Province signs agreement to have its review stand in for federal assessment, but critics say the federal reviews are far more robust and allow more public input
The British Columbia mining industry still doesn’t have what it wants: an environmental assessment process that happens once with one, final decision. But it’s getting closer. A long complaint of the industry has been the duplication of the complex and often lengthy environmental assessments at the provincial and federal level.
For example, the $1.5-billion Mount Milligan gold and copper mine, under construction in north-central B.C., took four years to receive approval from back-to-back provincial and federal environmental assessments and permitting processes.
The duplicate assessments are onerous and expensive costing millions of dollars and can hurt a companies ability to time a project to when mineral prices are high.

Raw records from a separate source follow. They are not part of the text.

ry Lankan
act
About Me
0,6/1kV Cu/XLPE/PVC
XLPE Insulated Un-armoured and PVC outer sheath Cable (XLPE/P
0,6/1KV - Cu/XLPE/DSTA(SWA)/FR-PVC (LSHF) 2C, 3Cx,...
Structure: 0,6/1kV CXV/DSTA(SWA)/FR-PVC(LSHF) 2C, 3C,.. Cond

When the Conservative federal government brought in changes in 2012 to streamline the environmental assessment process, it included a provision that allowed federal environmental assessments to no longer be conducted where a province provides an “appropriate substitute.”

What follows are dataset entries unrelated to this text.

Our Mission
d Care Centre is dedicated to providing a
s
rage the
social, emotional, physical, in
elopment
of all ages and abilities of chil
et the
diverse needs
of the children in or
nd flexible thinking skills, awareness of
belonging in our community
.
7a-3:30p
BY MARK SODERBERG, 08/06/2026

Last month, the B.C. government’s Environmental Assessment Office signed an agreement with the Canadian Environmental Assessment Agency that allows for that substitution to take place.
Two projects have been earmarked for this substitution already: Xstrata Coal Canada’s proposed $1.8-billion Sukunka Coal project and Cardero Coal’s proposed $475-million Carbon Creek project.
Both projects are in northeastern B.C. Sukunka is 55 kilometres south of Chetwynd and Carbon Creek is 40 kilometres west of Hudson’s Hope.
Xstrata Coal Canada general manager Doug Smith said the company is looking forward to receiving a final decision from the federal government on Sukunka being granted substitution.
“It will provide Xstrata Coal with greater certainty regarding the regulatory framework we will be working within,” Smith said in an email.
Gavin Dirom, president of the Association for Mineral Exploration B.C., said substitution is a critical step in making the review process more effective and efficient.
“This is very good news. It’s been in the works for years. It should make the process less onerous for everyone involved,” he said.
However, substitution still requires the province and federal government to separately come to a final decision on the project. And that stops short of the B.C. mining sector’s wish for one review process and one decision.
Dirom says it’s a concern because it still opens up the possibility the two jurisdictions could come to different conclusions: one saying the project can go ahead, the other saying no.